So what is it with red? In the Red Shirt the boy from Bogeyman tackles the challenge posed by a T-shirt. Slowed down this process reveals its astonishing complexity of strategic moves and unanticipated tight corners concluding eventually in the satisfying finishing stretch. In this battle the red shirt is radically juxtaposed to the pale and stripped down scene, yet it also complements the pink skin and the golden orange hair of its opponent. As if another visual layer, the red could be seen – and felt – as matter the boy has to negotiate his own image with. It may be the veil of visibility he has to put on so as to achieve a pose.
From painting to cinema, and even documentary photography, red has served as a strategic point of both release and control of tensions. From its position in the 19th Century painting as the opposite of line, representative of everything dangerous and irrational, it has moved on to join forces with forms. It has been appropriated as powerful coloured drops that by their disruptive presence give the whole image desired dynamics and carefully staged harmony. Yet in some works, found from the history of painting and contemporary art alike, the careful composition gives way. Here the charged red stains acquire their own substance and rupture the surface of the image. In the Red Shirt the coloured field seems to also break free from its role in the service of the whole and gain significance of its own. It becomes something material I, the viewer, can hold onto – or maybe it grips hold of me.
Tangible, and even tactile, points of contact do not necessarily appear in red. In a series of photographs, as well as in a video installation Posing Time, Tuori asked the sitters to remain in front of the camera for an hour. The result is a collection of antiquated-looking images mapping the slow unfolding of time. The works make obvious references to photography used historically in scientific research, from Muybridge’s studies of movement to Charcot’s representations of hysteria, but they relate to portraiture tradition more generally as well. Warhol left his subjects similarly in front of a film camera alone, without any directions. Any life model for a painter would have also experienced the same excruciating palpability of time when posing.

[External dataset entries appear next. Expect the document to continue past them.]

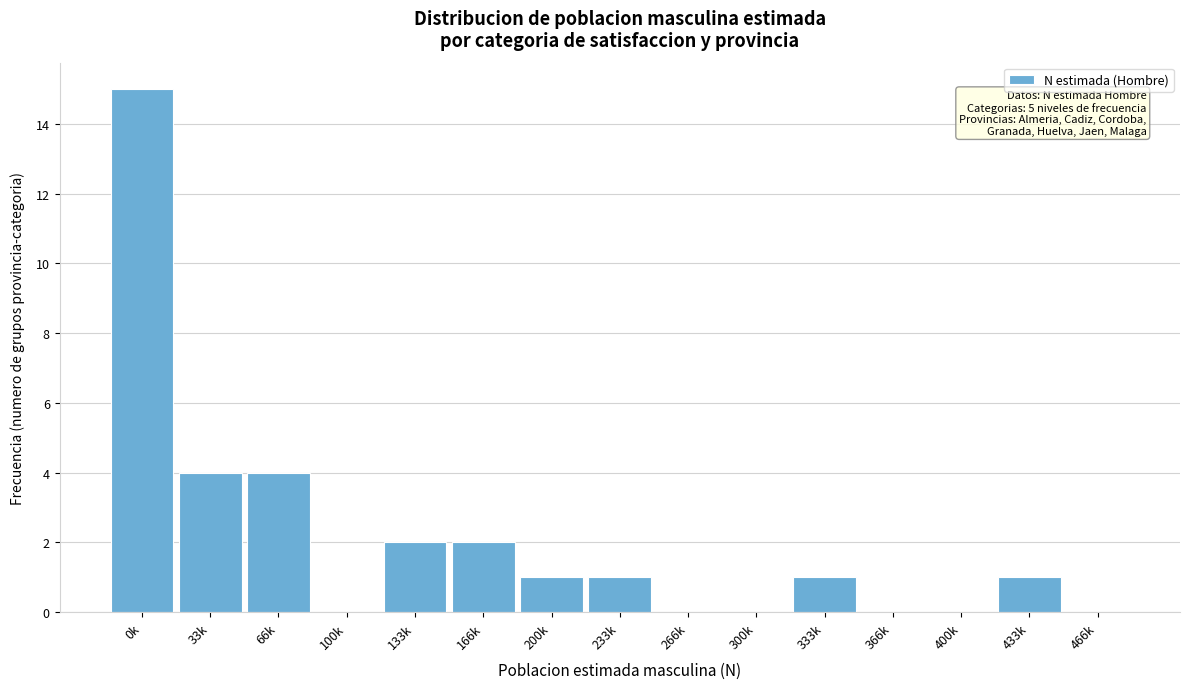

Reading left to right, extract all data points from this chart.

0k=15	33k=4	66k=4	100k=0	133k=2	166k=2	200k=1	233k=1	266k=0	300k=0	333k=1	366k=0	400k=0	433k=1	466k=0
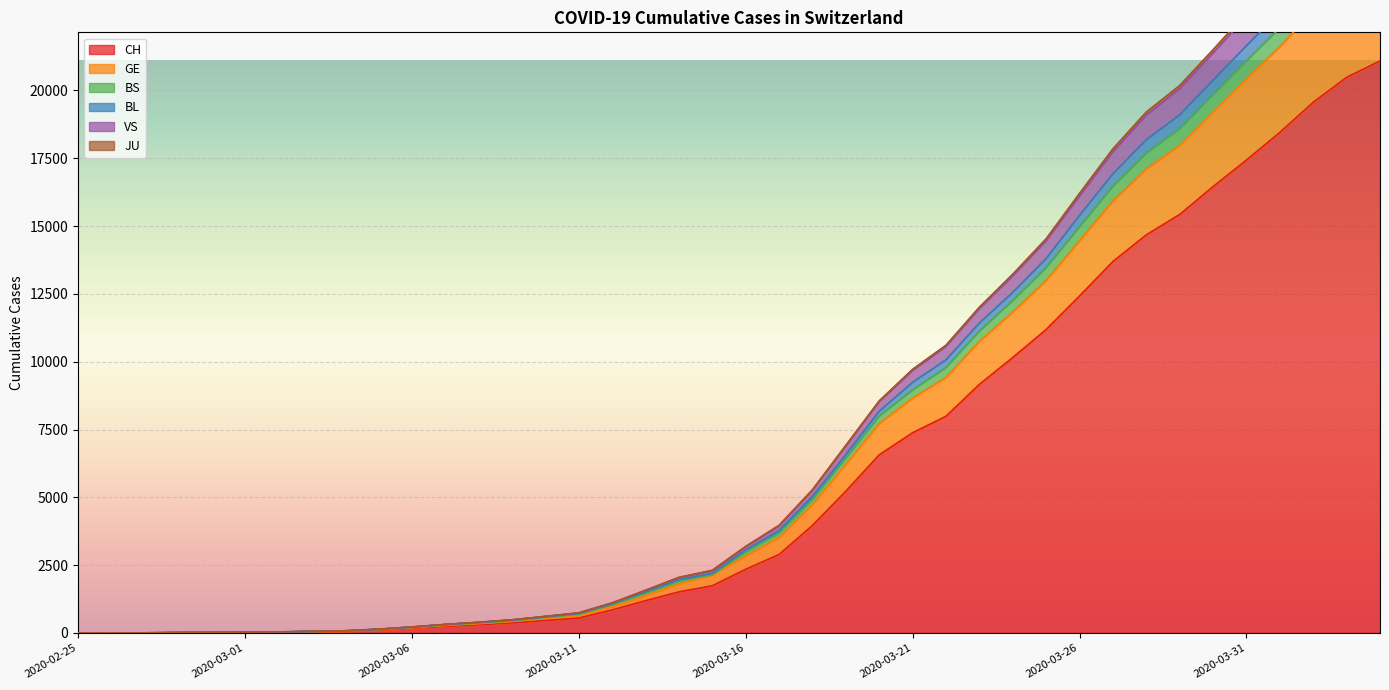

How many values in the VS series exceed 3176?

19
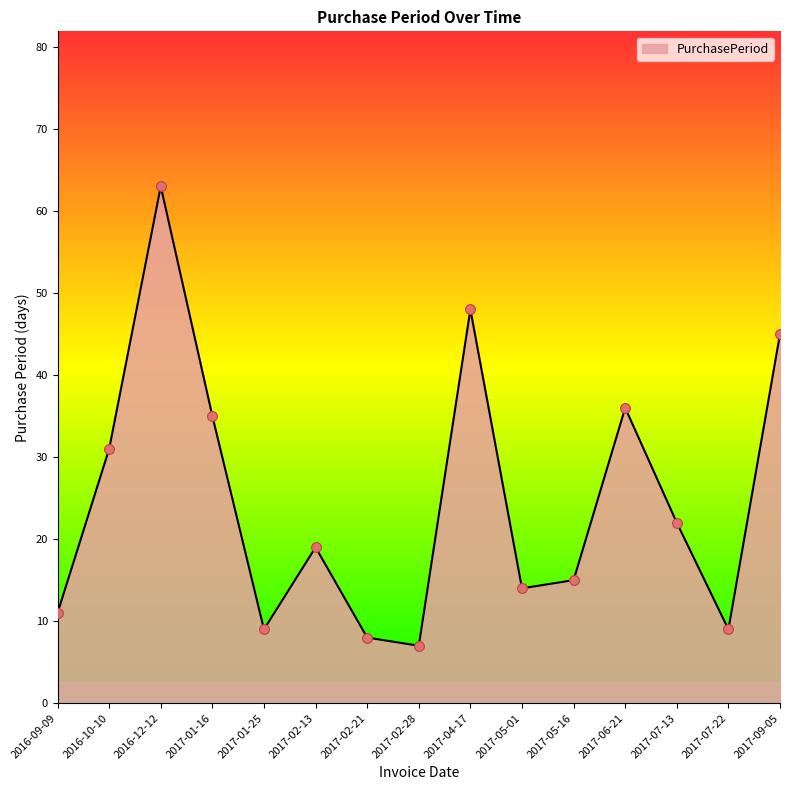

What is the ratio of the value at 2017-02-28 to the value at 2017-07-13?

0.3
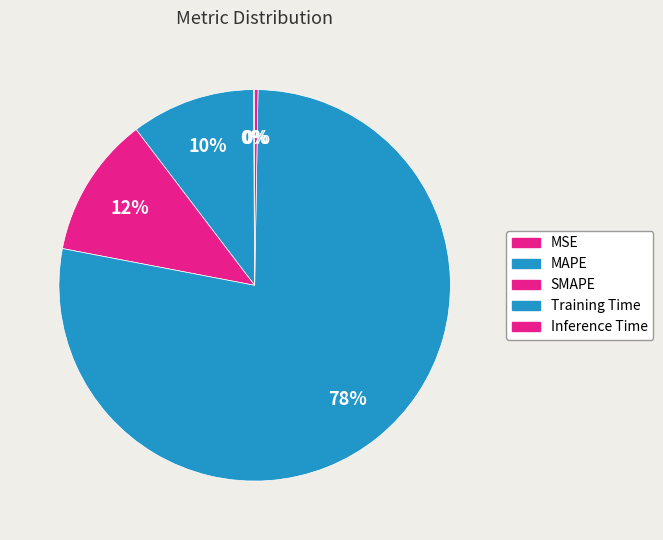

Which has a higher value, SMAPE or Inference Time?

SMAPE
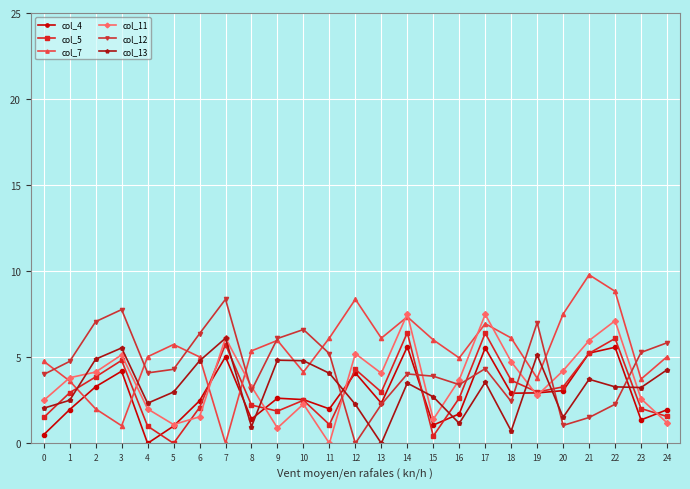

What is the sum of the col_4 values at 6 and 19?

5.4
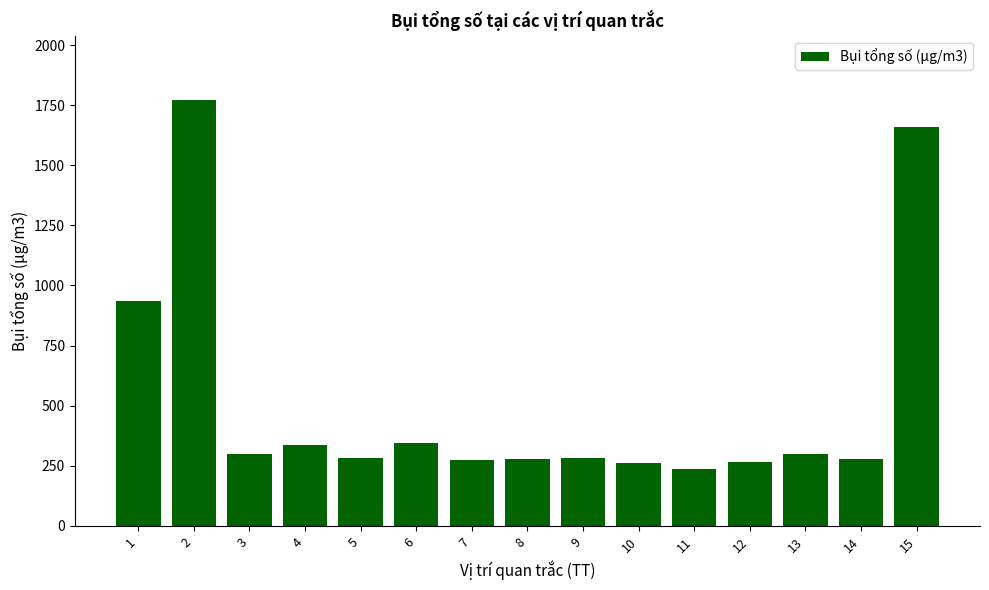

What is the smallest value displayed?

237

Every so often the sitters drift from their conscious pose, from the time and space they are caught in. Elsewhere, where else. As a viewer I cannot follow them, but the instances that begin to draw me in are those that slip from visibility as well – sites, where shapes and boundaries momentarily lose their clarity and the figures fade to the back ground or get sucked into shadows. These points appear as bridges promising me an entry into the images, as fractures in their impenetrable solidity of forms. They are inarguably different yet not completely unlike those moments, when in a portrait the subject’s eyes or expression comes to life and s/he reaches towards the viewer. As clarity here gives way, the image seduces the viewer into leaps of imagination, with an invitation to lean across the gap between. Neither the flow of time, whether individual experience of duration or so-called clock-time, nor the capture of the subject in flux between presence and absence seem to be exclusively at stake here anymore. These portraits open into sites of encounters. They undo portraiture.

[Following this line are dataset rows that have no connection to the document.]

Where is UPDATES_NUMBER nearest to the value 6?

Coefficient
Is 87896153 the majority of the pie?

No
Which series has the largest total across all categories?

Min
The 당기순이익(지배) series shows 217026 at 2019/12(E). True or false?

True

Tuori’s portraits of individuals extracted from their surroundings call to my mind annual school photographs, the cause of a trauma that many must share. These pictures never looked like me, or at least I wished they did not. They seemed to present me with a double, who was acting as me. Flat cutouts pasted on a neutral background. They gave emergence to a strange image that has followed me ever since. It faces me at times in the mirror, or a shop window and often takes my place in the changing rooms. Sometimes it even intrudes in the family photos and alienates me from those treasured memories of holidays and celebrations.
The painfully extended smile of Thirtyfive minute smile is an excruciating reminder of this slave labour of posing, of the never-ending attempts to fix my incoherent self into an image. Do flies disturb and annoy, the one in the video work or those in any moments of concentration, because they flounce their freedom and ability to fly off just as one is about to catch them? Is that also what makes Tuori’s portraits of children so fascinating yet somehow disconcerting? For example in Liina the still monochrome image with its piercing eyes unceasingly haunts the lively performance and even occupies the other fixing her for a brief moment. The figures in these works appear at times as if possessed. But possessed by what – their other selves or own images, past or future, life or death, coherence or dispersion? No answers. We are left suspended between, hovering together with the figures on the threshold that cannot be crossed nor closed. The works take us to the uncanny zone, the no-man’s land, where distinctions dissolve. It is inhabited by the mythical creatures from horror, dolls that come to life, bogeymen living underneath the beds, children with age-old wise eyes, ghosts that are both more than one and none.
These troubling figures materialise in Tuori’s works through extraction, extension and layering. Spatially extracting the models he places them in an abstract non-space, but this no longer makes the traditional truth claim. Instead of capturing the subjects in their immediacy, the images highlight how the sitters inevitably float ever further and become strange, possibly even to themselves. They seem to emphasise that the self unfolds always in relation to the world and others – with, not without. The images hint at the manifold processes that they do not have means to seize.
Temporal extension plays a similar role in the works. Stretching of a moment does not result in a denial of events nor in mere stylisation. From the initially annoying or simply aesthetic effect layers of thickness emerge and pull me in. As duration is slowed down attention focuses on what usually goes unnoticed in the fast flow and bombardment with stimulus. I cannot surf any more on the seductive waves of action and keep myself securely detached even while immersed into the cinematic illusion and identification. I sink, just like in moments of boredom, in waiting. The world exposes itself in new detail. The so-called secondary elements such as colours and the minutiae of expressions draw my thoughts into flight. Slowing down does therefore not aim to determine, but opens towards what lies beyond the habitual and the known. The sound in Karlotta turns into a classic horror film effect and her gestures attain unnerving force and ambiguity. Even the firm stability of the black and white photographs is unsettled as they are layered together with extended motion in e.g. Bogeyman or become part of a duration composed of frozen moments in Posing Time. With the power of suggestion less becomes more.
Ending in a Loop
The monstrous and the unknown lurk in unsuspected places. The duration of the Thirtyfive minute smile irritates first and eventually torments. Ending turns into another beginning, in a loop. Like the smile of the Cheshire cat from Alice in Wonderland this seems to be of an everlasting kind, hovering around when the cat or the man has already vanished. With only a few cracks revealed every now and then, it functions as a polished mask or facade, behind which one can disappear. Yet now this frontal image has grown increasingly weird as well. I am left with aching facial muscles and stiff shoulders, like after another duel with my double that ended in a draw. I am, however, curiously satisfied this time with the non-result, sharing something with the little boy and his struggle with the red shirt, perhaps. The double does not merely threaten the coherent sense of self any longer, whether from within or without. Its persistence is somehow comforting, trustworthy in its unpredictable recurrences and stubborn unfamiliarity. The glimmering red eyes wink at me before growing cool as chrome again.